*** Material shown ***

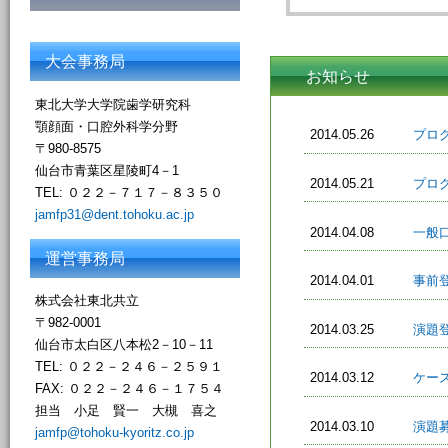
大会事務局
お知らせ
東北大学大学院歯学研究科
顎顔面・口腔外科学分野
2014.05.26
プロ
〒980-8575
仙台市青葉区星陵町4－1
2014.05.21
プロ
TEL: ０２２－７１７－８３５０
jamfp31@dent.tohoku.ac.jp
2014.04.08
一般
運営事務局
2014.04.01
事前
株式会社東北共立
〒982-0001
2014.03.25
演題
仙台市太白区八本松2－10－11
TEL: ０２２－２４６－２５９１
2014.03.12
ケー
FAX: ０２２－２４６－１７５４
担当 小足 賢一 大槻 喜之
2014.03.10
演題
jamfp@tohoku-kyoritz.co.jp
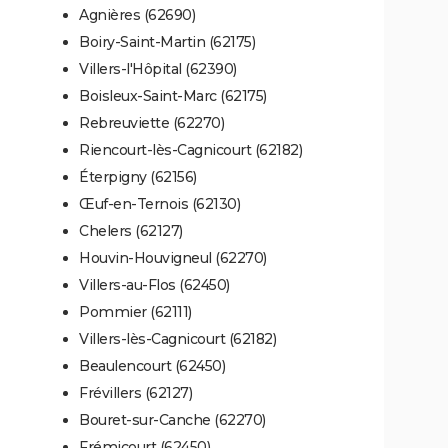
Agnières (62690)
Boiry-Saint-Martin (62175)
Villers-l'Hôpital (62390)
Boisleux-Saint-Marc (62175)
Rebreuviette (62270)
Riencourt-lès-Cagnicourt (62182)
Éterpigny (62156)
Œuf-en-Ternois (62130)
Chelers (62127)
Houvin-Houvigneul (62270)
Villers-au-Flos (62450)
Pommier (62111)
Villers-lès-Cagnicourt (62182)
Beaulencourt (62450)
Frévillers (62127)
Bouret-sur-Canche (62270)
Frémicourt (62450)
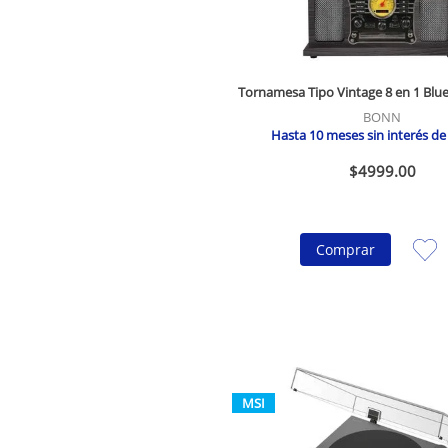
Tornamesa Tipo Vintage 8 en 1 Blue
BONN
Hasta
10
meses sin interés d
$
4999
.
00
Comprar
MSI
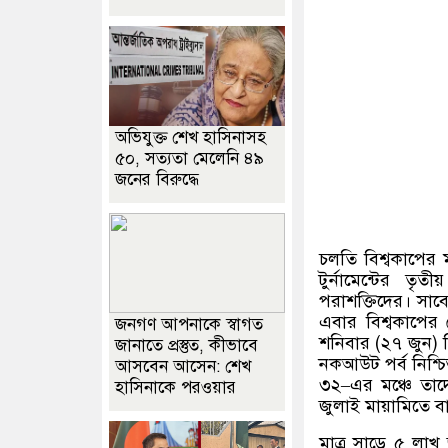
অভিযুক্ত শেখ হাসিনাসহ
৫০, সত্যতা মেলেনি ৪৯
জনের বিরুদ্ধে
চলতি বিশ্বকাপের ম
টুর্নামেন্টের তৃ
পরাশক্তিদের। সাবেক
এবার বিশ্বকাপের
জনগণ আপনাকে স্বাগত
শনিবার
(
২৭ জুন
)
জানাতে প্রস্তুত, কীভাবে
নকআউট পর্ব নিশ্চিত 
আসবেন আসেন: শেখ
৩২
–
এর মঞ্চে তাদে
হাসিনাকে পরওয়ার
জুলাই মায়ামিতে ব
মাত্র সাড়ে ৫ লাখ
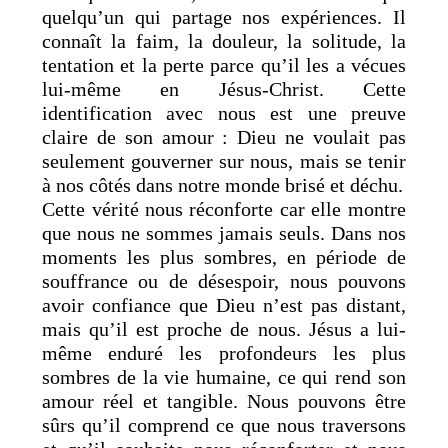
quelqu’un qui partage nos expériences. Il
connaît la faim, la douleur, la solitude, la
tentation et la perte parce qu’il les a vécues
lui-même en Jésus-Christ. Cette
identification avec nous est une preuve
claire de son amour : Dieu ne voulait pas
seulement gouverner sur nous, mais se tenir
à nos côtés dans notre monde brisé et déchu.
Cette vérité nous réconforte car elle montre
que nous ne sommes jamais seuls. Dans nos
moments les plus sombres, en période de
souffrance ou de désespoir, nous pouvons
avoir confiance que Dieu n’est pas distant,
mais qu’il est proche de nous. Jésus a lui-
même enduré les profondeurs les plus
sombres de la vie humaine, ce qui rend son
amour réel et tangible. Nous pouvons être
sûrs qu’il comprend ce que nous traversons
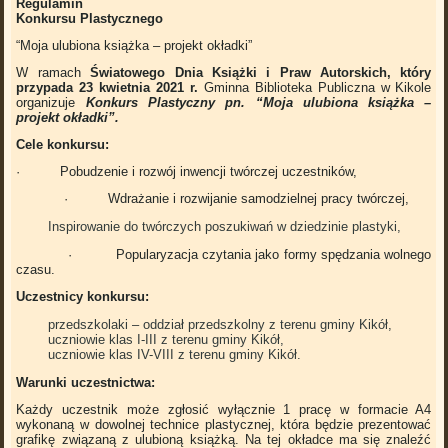
Regulamin
Konkursu Plastycznego
“Moja ulubiona książka – projekt okładki”
W ramach
Światowego Dnia Książki i Praw Autorskich, który
przypada 23 kwietnia 2021 r.
Gminna Biblioteka Publiczna w Kikole
organizuje
Konkurs Plastyczny pn.
“Moja ulubiona książka –
projekt okładki”.
Cele konkursu:
· Pobudzenie i rozwój inwencji twórczej uczestników,
· Wdrażanie i rozwijanie samodzielnej pracy twórczej,
Inspirowanie do twórczych poszukiwań w dziedzinie plastyki,
· Popularyzacja czytania jako formy spędzania wolnego
czasu.
Uczestnicy konkursu:
przedszkolaki – oddział przedszkolny z terenu gminy Kikół,
uczniowie klas I-III z terenu gminy Kikół,
uczniowie klas IV-VIII z terenu gminy Kikół.
Warunki uczestnictwa:
Każdy uczestnik może zgłosić wyłącznie 1 pracę w formacie A4
wykonaną w dowolnej technice plastycznej, która będzie prezentować
grafikę związaną z ulubioną książką. Na tej okładce ma się znaleźć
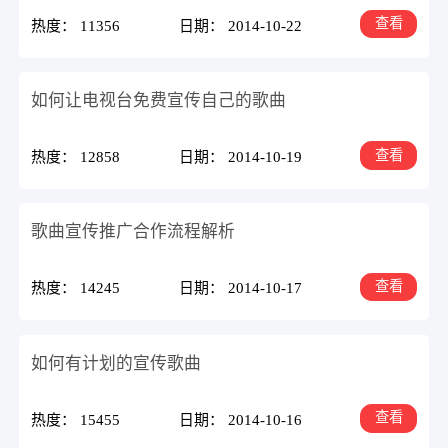
查看
热度： 11356
日期： 2014-10-22
如何让电视台免费宣传自己的歌曲
查看
热度： 12858
日期： 2014-10-19
歌曲宣传推广合作流程解析
查看
热度： 14245
日期： 2014-10-17
如何有计划的宣传歌曲
查看
热度： 15455
日期： 2014-10-16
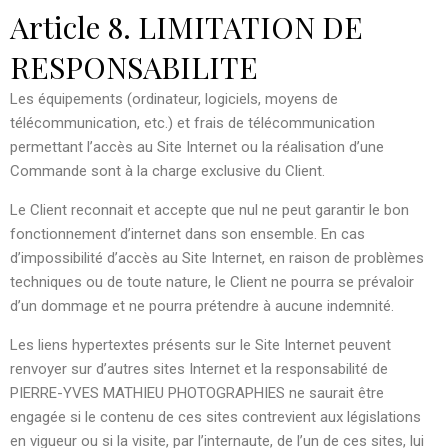
Article 8. LIMITATION DE
RESPONSABILITE
Les équipements (ordinateur, logiciels, moyens de
télécommunication, etc.) et frais de télécommunication
permettant l’accès au Site Internet ou la réalisation d’une
Commande sont à la charge exclusive du Client.
Le Client reconnait et accepte que nul ne peut garantir le bon
fonctionnement d’internet dans son ensemble. En cas
d’impossibilité d’accès au Site Internet, en raison de problèmes
techniques ou de toute nature, le Client ne pourra se prévaloir
d’un dommage et ne pourra prétendre à aucune indemnité.
Les liens hypertextes présents sur le Site Internet peuvent
renvoyer sur d’autres sites Internet et la responsabilité de
PIERRE-YVES MATHIEU PHOTOGRAPHIES ne saurait être
engagée si le contenu de ces sites contrevient aux législations
en vigueur ou si la visite, par l’internaute, de l’un de ces sites, lui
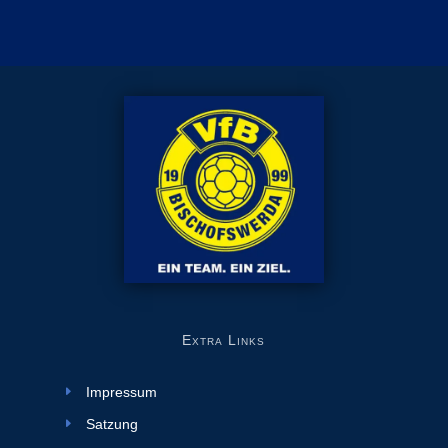
Extra Links
Impressum
Satzung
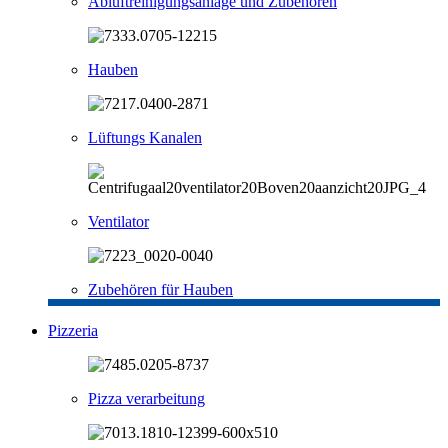
Abluftreinigungsanlage und Zubehören
Hauben
Lüftungs Kanalen
Ventilator
Zubehören für Hauben
Pizzeria
Pizza verarbeitung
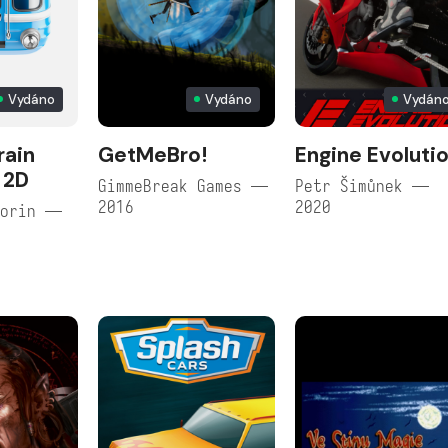
Vydáno
Vydáno
Vydán
rain
GetMeBro!
Engine Evoluti
 2D
GimmeBreak Games —
Petr Šimůnek —
2016
2020
torin —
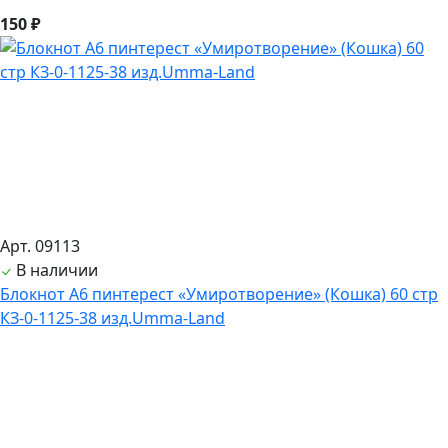
150 ₽
Арт. 09113
В наличии
Блокнот А6 пинтерест «Умиротворение» (Кошка) 60 стр
КЗ-0-1125-38 изд.Umma-Land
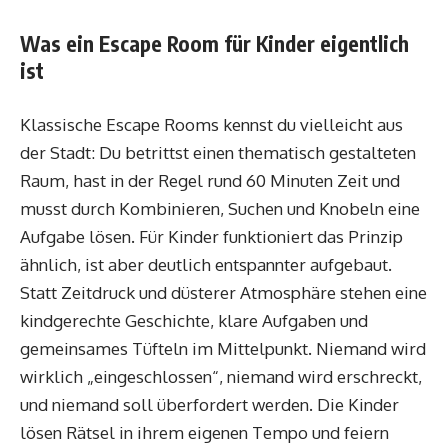
Was ein Escape Room für Kinder eigentlich
ist
Klassische Escape Rooms kennst du vielleicht aus
der Stadt: Du betrittst einen thematisch gestalteten
Raum, hast in der Regel rund 60 Minuten Zeit und
musst durch Kombinieren, Suchen und Knobeln eine
Aufgabe lösen. Für Kinder funktioniert das Prinzip
ähnlich, ist aber deutlich entspannter aufgebaut.
Statt Zeitdruck und düsterer Atmosphäre stehen eine
kindgerechte Geschichte, klare Aufgaben und
gemeinsames Tüfteln im Mittelpunkt. Niemand wird
wirklich „eingeschlossen“, niemand wird erschreckt,
und niemand soll überfordert werden. Die Kinder
lösen Rätsel in ihrem eigenen Tempo und feiern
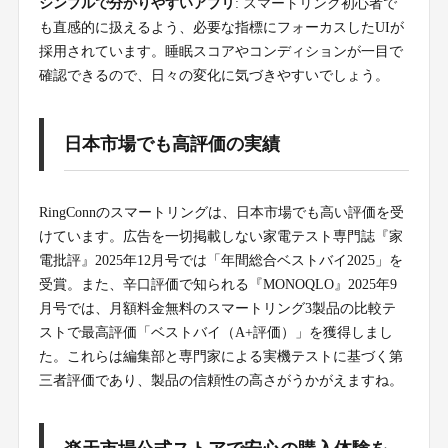
シンプルで分かりやすいアプリ
: スマートリング初心者で
も直感的に扱えるよう、必要な指標にフォーカスしたUIが
採用されています。睡眠スコアやコンディションが一目で
確認できるので、日々の変化に気づきやすいでしょう。
日本市場でも高評価の実績
RingConnのスマートリングは、日本市場でも高い評価を受
けています。広告を一切掲載しない家電テスト専門誌『家
電批評』2025年12月号では「年間総合ベストバイ2025」を
受賞。また、辛口評価で知られる『MONOQLO』2025年9
月号では、月額料金無料のスマートリング3製品の比較テ
ストで最高評価「ベストバイ（A+評価）」を獲得しまし
た。これらは編集部と専門家による実機テストに基づく第
三者評価であり、製品の信頼性の高さがうかがえますね。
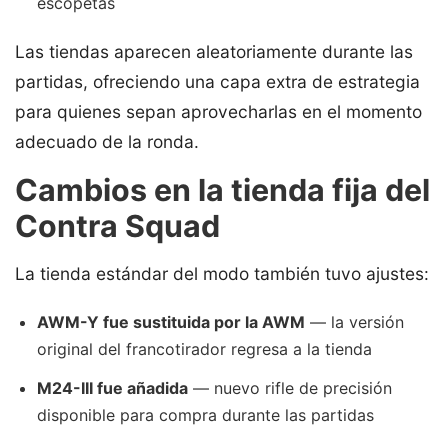
escopetas
Las tiendas aparecen aleatoriamente durante las
partidas, ofreciendo una capa extra de estrategia
para quienes sepan aprovecharlas en el momento
adecuado de la ronda.
Cambios en la tienda fija del
Contra Squad
La tienda estándar del modo también tuvo ajustes:
AWM-Y fue sustituida por la AWM
— la versión
original del francotirador regresa a la tienda
M24-III fue añadida
— nuevo rifle de precisión
disponible para compra durante las partidas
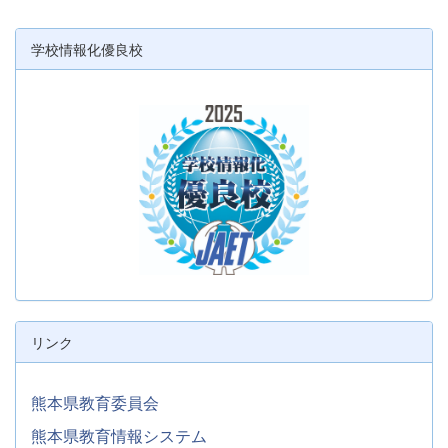
学校情報化優良校
リンク
熊本県教育委員会
熊本県教育情報システム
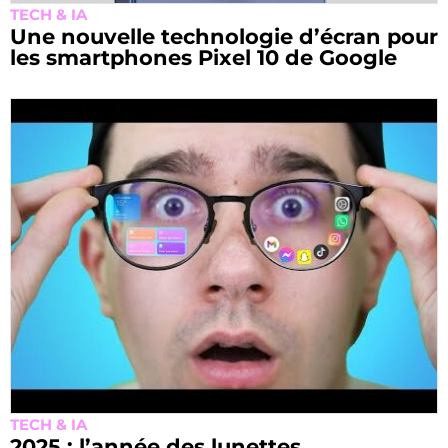
TECH & IA
Une nouvelle technologie d’écran pour
les smartphones Pixel 10 de Google
TECH & IA
2025 : l’année des lunettes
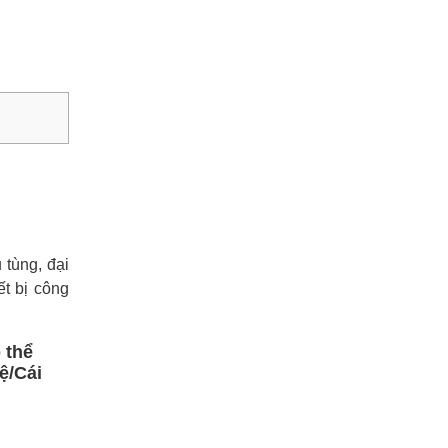
tùng, đại
ết bị công
 thể
ệ/Cái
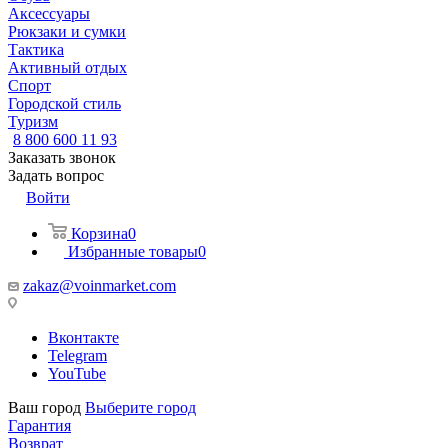
Аксессуары
Рюкзаки и сумки
Тактика
Активный отдых
Спорт
Городской стиль
Туризм
8 800 600 11 93
Заказать звонок
Задать вопрос
Войти
Корзина
0
Избранные товары
0
zakaz@voinmarket.com
Вконтакте
Telegram
YouTube
Ваш город
Выберите город
Гарантия
Возврат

*** End of Material shown ***

* _Work order_: Word search in the records above: please count the lines holding "tohoku" and state the count alone.

* _Written solution_: 2